PROBLEM STATEMENT :: Would you transcribe the entries below, beginning at the line with "vfov_deg: 8.9" and ending after the line with "focal_mm: 11", exactly, with no picture and nothing more?

GIVEN RECORDS ::
----------------

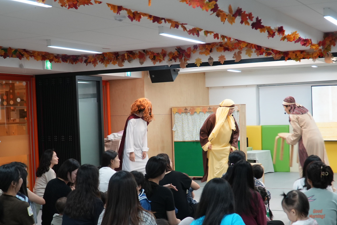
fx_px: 477
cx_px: 185
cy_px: 143
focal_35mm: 51
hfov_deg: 38.8
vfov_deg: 26.4
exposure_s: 1/60
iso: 800
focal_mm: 25
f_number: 4
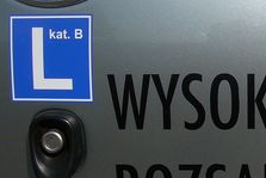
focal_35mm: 88
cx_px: 266
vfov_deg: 15.5
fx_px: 651
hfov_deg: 22.2
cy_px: 125
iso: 50
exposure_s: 1/841
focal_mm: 6.3
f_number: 4.6
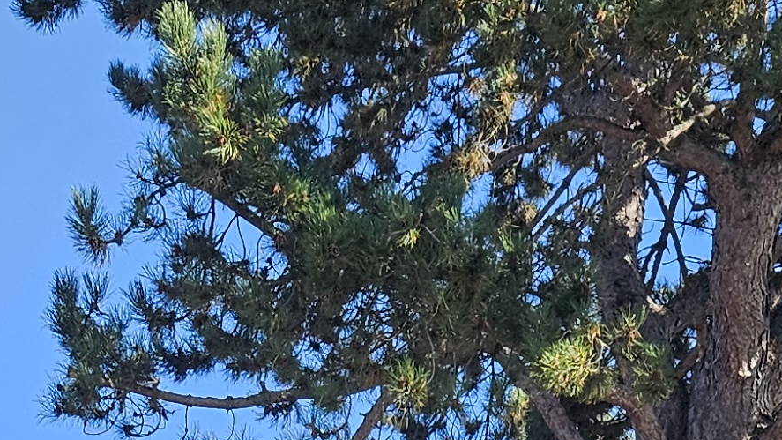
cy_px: 1279
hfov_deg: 18.9
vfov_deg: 8.9
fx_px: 2343
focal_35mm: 113
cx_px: 404
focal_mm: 5.4
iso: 40
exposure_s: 1/719
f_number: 1.8
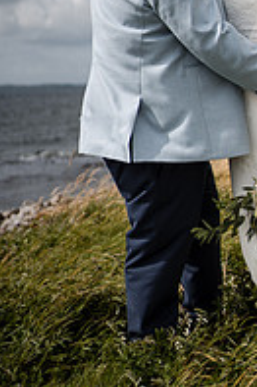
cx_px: 261
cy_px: 57
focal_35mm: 80
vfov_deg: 24.8
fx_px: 858
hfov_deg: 16.7
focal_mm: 35
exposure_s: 1/8000
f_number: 1.8
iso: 100
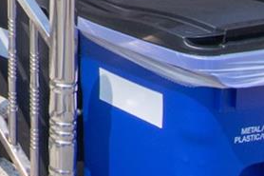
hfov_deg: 14.4
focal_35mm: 122
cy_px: -310
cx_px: -243
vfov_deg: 9.4
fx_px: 892
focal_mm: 11
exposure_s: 1/400
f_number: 14
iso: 400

----------------

TASK SOLUTION ::
vfov_deg: 8.9
fx_px: 2343
focal_35mm: 113
cx_px: 404
focal_mm: 5.4
iso: 40
exposure_s: 1/719
f_number: 1.8
cx_px: 261
cy_px: 57
focal_35mm: 80
vfov_deg: 24.8
fx_px: 858
hfov_deg: 16.7
focal_mm: 35
exposure_s: 1/8000
f_number: 1.8
iso: 100
hfov_deg: 14.4
focal_35mm: 122
cy_px: -310
cx_px: -243
vfov_deg: 9.4
fx_px: 892
focal_mm: 11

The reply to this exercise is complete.